Last week we had our first hack day at bizo.
We run a ton of hadoop jobs here, many of them multi-stage and completely automated, including machine startup/shutdown, copying data to/from s3, etc.
I wanted to put something together that would help us to visualize the job workflow. I was hoping that by doing this it would give us some insight into how the jobs could be optimized in terms of time and cost.
Here's a generated graph (scaled down a bit, click for full size) for one of our daily jobs:
The program runs through our historical job data, and constructs a workflow based on job dependencies. It also calculates cost based on the machine type, number of machines, and runtime. Amazon's pricing is worth mentioning. Each instance type has a per hour price, and there is no partial hour billing. So, if you use a small machine for 1 hour it's 10 cents, if you use it for 5 minutes, it's also 10 cents. If you use it for 61 minutes, that's 20 cents (2 hours).
As we can see above, a run of this entire workflow cost us $5.40. You can also see that there are a number of steps where we're spending considerably less than an hour, so if we don't care about total runtime, we can save money by reducing the machine size (here we're using all medium machines), or running with fewer machines.
I think the workflow visualization is interesting because it shows that you don't really care about total runtime at all. Since a number of the tasks can run in parallel, it's really the runtime of the longest path along that graph that drives how long you are waiting for the job to complete. In this example, even though we're using 176 minutes of machine runtime, we're only really waiting for 137 minutes.
This means that there are cases where we can spend less money and not affect the overall runtime. You can see that pretty clearly in the example above. "ta_dailyReport" only takes 16 minutes, but on the other branch we're spending 90 minutes on "ta_monthlyAgg" and "ta_monthlyReport." So, if we can spend less money on ta_dailyReport by using fewer machines or smaller machines, as long as we finish in less than 90 minutes we're not slowing down the process.
Yesterday, I decided to play around with the machine configurations based on what I learned from the above graph.
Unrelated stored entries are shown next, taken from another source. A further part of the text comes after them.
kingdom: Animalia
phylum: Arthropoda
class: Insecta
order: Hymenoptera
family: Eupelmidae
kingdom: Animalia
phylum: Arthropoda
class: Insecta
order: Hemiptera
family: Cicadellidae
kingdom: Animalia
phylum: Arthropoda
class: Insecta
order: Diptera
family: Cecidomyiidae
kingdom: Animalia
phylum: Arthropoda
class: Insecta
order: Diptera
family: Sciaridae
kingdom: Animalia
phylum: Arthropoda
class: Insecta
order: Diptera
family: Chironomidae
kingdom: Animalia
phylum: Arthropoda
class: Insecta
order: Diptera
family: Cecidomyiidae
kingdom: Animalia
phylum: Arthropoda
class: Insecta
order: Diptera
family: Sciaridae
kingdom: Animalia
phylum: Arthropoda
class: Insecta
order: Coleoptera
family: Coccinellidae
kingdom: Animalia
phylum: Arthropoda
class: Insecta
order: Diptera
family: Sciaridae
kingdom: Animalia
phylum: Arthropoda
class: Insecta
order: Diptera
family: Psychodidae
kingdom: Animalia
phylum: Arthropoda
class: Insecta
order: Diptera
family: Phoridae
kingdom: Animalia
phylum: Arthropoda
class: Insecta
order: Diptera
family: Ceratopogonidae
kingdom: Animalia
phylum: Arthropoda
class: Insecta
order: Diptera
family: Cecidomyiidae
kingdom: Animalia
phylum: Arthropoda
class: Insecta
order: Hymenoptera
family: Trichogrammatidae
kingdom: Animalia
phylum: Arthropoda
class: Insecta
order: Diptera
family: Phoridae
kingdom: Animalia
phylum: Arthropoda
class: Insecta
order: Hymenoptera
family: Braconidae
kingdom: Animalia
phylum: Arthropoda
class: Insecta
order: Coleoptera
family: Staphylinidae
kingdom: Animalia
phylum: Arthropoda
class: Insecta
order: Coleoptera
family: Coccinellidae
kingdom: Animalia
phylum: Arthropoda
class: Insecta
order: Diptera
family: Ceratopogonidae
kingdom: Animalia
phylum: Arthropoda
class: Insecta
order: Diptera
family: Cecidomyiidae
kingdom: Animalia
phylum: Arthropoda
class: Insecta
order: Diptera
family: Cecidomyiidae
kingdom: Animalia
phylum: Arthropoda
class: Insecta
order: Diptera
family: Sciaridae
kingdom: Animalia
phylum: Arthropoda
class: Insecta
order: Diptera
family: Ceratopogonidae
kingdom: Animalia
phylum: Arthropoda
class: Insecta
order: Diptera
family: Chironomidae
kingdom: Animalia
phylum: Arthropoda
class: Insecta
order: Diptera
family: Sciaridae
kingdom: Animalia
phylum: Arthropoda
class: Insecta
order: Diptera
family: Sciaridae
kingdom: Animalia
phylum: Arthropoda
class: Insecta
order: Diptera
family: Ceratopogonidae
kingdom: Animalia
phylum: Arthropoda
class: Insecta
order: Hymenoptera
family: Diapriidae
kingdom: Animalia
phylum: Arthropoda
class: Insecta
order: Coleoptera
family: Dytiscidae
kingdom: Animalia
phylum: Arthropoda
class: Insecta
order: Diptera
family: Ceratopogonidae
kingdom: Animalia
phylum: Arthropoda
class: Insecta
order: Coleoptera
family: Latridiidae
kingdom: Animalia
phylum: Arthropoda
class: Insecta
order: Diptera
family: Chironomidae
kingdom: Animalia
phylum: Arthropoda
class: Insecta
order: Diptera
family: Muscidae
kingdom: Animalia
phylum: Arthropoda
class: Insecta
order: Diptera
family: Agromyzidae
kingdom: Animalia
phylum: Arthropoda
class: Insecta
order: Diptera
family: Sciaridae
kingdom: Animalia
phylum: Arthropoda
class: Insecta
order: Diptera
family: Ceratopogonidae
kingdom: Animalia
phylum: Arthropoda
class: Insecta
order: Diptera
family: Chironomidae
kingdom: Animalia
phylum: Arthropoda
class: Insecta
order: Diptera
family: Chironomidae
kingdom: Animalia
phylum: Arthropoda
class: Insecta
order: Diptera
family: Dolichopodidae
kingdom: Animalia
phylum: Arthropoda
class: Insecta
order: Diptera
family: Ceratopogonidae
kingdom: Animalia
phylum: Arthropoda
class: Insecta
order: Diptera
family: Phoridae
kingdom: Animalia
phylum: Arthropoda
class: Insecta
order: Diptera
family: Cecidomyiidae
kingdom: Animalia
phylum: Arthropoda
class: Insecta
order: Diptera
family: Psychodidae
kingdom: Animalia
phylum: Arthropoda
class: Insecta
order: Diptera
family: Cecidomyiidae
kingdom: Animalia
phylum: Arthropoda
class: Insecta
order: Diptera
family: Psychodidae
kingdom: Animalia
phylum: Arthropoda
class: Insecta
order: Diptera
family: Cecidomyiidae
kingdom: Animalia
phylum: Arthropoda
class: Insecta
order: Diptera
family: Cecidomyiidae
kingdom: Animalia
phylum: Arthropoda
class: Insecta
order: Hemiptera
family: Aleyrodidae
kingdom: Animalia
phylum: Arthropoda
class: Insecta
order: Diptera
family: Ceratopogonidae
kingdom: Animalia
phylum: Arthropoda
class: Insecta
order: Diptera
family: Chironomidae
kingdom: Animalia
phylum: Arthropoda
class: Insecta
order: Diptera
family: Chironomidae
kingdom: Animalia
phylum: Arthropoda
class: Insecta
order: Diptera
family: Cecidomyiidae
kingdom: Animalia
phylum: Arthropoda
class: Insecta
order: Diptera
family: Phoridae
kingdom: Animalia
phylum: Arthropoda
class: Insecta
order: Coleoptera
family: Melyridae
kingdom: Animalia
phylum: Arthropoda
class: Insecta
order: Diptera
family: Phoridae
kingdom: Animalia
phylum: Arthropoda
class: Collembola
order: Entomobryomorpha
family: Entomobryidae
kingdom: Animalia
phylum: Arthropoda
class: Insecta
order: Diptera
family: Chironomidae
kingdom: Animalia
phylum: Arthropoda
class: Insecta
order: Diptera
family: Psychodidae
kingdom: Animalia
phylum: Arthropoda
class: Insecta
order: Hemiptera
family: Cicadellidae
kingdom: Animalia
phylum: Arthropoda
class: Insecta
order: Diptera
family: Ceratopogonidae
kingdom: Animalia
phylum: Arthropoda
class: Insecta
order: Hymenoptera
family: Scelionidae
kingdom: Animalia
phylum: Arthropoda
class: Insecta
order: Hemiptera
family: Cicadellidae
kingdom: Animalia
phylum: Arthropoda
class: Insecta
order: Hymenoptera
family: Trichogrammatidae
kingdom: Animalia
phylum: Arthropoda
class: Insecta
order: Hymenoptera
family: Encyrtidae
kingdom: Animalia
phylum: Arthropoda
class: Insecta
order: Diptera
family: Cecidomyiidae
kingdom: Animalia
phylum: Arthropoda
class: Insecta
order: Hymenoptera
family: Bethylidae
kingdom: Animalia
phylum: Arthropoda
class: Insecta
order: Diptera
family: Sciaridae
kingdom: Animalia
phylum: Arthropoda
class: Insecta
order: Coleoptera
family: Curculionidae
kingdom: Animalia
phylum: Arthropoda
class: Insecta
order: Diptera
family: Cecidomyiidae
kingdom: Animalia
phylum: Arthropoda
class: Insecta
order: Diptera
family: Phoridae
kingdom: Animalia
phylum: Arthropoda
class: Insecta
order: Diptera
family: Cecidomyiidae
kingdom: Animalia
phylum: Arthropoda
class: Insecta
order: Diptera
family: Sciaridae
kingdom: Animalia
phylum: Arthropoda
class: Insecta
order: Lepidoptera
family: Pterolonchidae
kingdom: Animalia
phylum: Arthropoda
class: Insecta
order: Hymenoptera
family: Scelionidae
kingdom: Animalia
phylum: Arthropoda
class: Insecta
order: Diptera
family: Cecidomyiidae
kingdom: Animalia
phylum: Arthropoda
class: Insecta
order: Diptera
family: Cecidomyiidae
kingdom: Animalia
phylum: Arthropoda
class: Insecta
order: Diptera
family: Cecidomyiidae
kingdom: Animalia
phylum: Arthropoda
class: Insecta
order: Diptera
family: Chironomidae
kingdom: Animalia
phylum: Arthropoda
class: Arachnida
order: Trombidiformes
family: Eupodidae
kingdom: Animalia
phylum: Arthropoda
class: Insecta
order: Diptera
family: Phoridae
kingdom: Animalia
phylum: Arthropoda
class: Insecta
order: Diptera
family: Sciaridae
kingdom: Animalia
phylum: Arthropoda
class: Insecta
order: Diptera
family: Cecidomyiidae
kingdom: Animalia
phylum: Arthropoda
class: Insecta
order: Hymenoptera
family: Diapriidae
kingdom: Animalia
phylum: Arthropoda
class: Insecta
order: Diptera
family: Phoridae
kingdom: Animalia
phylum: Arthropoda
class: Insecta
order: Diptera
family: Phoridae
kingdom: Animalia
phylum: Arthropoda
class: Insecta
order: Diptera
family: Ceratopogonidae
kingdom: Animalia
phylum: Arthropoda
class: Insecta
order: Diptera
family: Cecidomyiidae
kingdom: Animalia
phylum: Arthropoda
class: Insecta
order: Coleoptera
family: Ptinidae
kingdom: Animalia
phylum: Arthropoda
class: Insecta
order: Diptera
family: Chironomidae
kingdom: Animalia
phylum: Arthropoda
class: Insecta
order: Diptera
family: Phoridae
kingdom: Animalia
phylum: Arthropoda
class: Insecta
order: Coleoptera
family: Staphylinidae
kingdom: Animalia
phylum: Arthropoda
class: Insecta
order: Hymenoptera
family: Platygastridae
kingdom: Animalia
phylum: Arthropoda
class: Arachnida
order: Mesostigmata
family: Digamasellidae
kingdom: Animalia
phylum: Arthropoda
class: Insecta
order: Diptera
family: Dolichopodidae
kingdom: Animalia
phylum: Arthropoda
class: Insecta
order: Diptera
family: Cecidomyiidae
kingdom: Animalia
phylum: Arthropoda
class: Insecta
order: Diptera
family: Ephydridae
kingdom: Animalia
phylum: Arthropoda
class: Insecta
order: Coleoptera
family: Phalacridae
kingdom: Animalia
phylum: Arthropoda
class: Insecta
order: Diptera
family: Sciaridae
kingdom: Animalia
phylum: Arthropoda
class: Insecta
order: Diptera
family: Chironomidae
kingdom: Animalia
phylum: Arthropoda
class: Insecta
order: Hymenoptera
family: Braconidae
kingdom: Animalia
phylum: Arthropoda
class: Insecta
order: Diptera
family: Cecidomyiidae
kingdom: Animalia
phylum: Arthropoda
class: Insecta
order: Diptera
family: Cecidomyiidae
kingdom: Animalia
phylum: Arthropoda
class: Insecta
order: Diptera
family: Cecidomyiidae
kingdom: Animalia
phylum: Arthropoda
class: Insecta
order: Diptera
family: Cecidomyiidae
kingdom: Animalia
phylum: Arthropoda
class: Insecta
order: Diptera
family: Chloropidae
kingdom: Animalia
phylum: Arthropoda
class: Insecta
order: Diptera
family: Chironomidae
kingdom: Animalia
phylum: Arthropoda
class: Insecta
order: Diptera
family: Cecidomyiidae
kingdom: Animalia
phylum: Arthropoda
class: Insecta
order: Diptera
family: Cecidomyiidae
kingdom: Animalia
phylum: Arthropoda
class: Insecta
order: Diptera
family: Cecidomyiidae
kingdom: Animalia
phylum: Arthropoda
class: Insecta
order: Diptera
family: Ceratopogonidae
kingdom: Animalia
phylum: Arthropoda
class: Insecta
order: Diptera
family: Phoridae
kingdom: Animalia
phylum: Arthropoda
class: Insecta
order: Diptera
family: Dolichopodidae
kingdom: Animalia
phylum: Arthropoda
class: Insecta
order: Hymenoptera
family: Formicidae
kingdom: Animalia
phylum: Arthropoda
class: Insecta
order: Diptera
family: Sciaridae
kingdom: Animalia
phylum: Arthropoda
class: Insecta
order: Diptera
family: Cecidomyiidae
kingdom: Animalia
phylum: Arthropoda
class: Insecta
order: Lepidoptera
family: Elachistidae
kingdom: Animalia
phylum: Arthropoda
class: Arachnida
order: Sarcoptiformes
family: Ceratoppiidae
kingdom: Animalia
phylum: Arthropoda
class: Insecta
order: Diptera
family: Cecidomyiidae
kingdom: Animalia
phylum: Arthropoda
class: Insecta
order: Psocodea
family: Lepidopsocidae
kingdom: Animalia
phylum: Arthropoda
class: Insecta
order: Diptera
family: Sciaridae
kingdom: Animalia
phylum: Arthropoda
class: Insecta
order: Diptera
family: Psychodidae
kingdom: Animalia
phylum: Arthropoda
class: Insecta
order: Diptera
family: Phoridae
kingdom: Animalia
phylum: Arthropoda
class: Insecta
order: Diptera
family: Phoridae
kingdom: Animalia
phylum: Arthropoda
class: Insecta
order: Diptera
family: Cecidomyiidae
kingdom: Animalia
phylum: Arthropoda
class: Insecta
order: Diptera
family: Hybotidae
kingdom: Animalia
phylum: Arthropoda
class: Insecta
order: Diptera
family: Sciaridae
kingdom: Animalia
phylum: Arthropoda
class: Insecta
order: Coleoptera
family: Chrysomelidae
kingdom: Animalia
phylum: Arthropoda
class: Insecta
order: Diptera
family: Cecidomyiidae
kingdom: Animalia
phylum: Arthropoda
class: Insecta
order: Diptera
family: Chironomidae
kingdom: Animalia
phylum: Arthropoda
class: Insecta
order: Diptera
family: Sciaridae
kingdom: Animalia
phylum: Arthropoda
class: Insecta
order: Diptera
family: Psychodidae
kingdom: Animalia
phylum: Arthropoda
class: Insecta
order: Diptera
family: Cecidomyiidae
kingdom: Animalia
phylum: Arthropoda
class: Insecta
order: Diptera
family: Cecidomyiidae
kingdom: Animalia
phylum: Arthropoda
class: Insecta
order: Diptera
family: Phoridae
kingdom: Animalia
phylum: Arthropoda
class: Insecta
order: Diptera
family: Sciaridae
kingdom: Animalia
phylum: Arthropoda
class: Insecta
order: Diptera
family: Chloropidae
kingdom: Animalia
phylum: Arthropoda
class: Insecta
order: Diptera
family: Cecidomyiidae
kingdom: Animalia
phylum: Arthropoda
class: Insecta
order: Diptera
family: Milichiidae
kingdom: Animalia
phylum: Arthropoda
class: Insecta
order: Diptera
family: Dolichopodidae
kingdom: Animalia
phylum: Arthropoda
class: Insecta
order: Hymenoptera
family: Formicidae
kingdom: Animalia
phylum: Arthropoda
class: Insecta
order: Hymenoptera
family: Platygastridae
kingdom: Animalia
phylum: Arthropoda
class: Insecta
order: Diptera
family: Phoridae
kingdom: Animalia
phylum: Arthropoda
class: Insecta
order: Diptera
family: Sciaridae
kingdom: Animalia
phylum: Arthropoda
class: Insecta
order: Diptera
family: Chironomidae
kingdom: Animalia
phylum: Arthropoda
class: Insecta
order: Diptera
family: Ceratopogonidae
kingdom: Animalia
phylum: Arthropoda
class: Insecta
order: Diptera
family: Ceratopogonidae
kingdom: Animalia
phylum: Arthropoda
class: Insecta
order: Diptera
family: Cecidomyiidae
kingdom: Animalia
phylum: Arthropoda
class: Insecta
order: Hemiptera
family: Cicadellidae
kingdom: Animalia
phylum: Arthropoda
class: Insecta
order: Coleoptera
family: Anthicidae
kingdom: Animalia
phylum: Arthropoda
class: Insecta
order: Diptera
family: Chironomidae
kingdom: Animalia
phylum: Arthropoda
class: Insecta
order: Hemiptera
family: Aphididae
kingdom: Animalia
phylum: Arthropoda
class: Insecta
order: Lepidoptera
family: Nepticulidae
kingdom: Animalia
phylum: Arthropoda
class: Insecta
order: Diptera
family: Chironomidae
Here are the results:
For this job we don't care so much about total runtime, within reason, so I made a few small machine changes at a few different steps.
Even though we're spending an extra 45 minutes of machine time, the longest path is only 13 minutes longer. So, the entire job only takes an extra 13 minutes to run, and we save $1.00 (an 18% savings!).
As you can see there are still a number of tasks where we're using less than an hour, so we could cut costs even further even if we didn't care too much about affecting the overall runtime.
All in all, a pretty successful hackday. My co-workers also worked on some pretty cool stuff, which hopefully they will post about soon.
A quick note on the graphs, for those who are interested. My graphing program simply generated Graphviz files as its output. Graphviz is a totally awesome simple text graphing language for constructing graphs like these. For a really quick introduction, check out this article. Finally, if you're interested, you can check out my raw .gv files here and here.